* [TASK TO CARRY OUT]:
Pick out every line of the rows below that contains the word "left", and copy each of those lines.

* [RECORDS SHOWN]:
____
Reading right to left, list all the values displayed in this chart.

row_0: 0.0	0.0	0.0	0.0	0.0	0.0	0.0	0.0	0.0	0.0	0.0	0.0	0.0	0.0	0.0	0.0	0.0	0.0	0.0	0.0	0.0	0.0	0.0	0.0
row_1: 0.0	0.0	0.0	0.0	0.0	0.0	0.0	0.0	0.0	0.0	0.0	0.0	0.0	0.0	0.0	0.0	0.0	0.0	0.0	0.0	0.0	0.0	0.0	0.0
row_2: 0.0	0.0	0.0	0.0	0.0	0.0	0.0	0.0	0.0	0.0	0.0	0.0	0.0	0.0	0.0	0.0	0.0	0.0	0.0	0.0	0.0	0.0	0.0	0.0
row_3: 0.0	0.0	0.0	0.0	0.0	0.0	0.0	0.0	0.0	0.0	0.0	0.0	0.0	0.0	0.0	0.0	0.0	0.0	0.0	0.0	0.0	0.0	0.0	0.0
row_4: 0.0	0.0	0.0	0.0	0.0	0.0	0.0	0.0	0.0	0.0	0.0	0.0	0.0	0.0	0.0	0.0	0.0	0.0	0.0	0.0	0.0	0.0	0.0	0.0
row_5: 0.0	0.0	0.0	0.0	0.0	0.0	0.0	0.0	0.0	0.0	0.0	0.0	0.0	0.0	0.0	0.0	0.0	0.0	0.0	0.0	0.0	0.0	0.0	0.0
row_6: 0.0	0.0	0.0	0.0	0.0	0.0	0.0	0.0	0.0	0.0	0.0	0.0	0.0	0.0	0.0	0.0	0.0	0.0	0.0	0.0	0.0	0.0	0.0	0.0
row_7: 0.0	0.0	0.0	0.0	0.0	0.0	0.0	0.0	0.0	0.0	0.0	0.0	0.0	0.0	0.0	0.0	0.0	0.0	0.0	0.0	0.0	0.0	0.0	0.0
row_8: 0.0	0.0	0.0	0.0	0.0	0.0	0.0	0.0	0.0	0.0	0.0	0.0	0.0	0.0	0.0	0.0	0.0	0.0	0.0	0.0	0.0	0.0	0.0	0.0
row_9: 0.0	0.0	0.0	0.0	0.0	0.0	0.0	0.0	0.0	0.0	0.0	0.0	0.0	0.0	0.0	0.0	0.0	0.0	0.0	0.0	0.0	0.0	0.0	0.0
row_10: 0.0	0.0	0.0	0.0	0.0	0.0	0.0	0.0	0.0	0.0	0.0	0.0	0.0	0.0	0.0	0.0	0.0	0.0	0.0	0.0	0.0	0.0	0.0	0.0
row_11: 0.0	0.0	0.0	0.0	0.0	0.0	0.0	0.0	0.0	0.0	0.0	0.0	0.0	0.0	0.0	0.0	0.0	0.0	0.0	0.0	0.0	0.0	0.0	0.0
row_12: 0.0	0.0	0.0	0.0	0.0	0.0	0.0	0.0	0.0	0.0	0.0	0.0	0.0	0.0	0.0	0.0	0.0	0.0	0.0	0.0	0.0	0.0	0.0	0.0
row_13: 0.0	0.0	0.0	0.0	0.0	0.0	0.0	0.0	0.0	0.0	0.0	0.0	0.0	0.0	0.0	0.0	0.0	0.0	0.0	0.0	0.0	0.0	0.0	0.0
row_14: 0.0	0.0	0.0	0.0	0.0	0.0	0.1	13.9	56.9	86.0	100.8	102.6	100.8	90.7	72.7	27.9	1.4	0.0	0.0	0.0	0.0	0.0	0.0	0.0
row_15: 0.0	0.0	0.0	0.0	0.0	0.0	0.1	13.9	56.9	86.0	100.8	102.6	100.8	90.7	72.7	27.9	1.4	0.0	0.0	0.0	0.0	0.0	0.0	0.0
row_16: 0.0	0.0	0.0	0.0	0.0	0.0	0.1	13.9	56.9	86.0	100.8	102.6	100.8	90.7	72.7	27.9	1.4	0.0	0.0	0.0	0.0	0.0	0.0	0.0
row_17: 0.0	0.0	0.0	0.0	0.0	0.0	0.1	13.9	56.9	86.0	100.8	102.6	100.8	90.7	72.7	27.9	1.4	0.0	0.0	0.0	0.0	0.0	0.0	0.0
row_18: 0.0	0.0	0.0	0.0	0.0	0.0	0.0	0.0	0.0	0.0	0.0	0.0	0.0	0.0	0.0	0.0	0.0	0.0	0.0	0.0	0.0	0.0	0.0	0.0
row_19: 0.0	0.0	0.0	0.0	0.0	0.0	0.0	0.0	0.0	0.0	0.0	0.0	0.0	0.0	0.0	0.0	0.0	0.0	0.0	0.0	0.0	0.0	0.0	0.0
____
* [EXPECTED ANSWER]:
Reading right to left, list all the values displayed in this chart.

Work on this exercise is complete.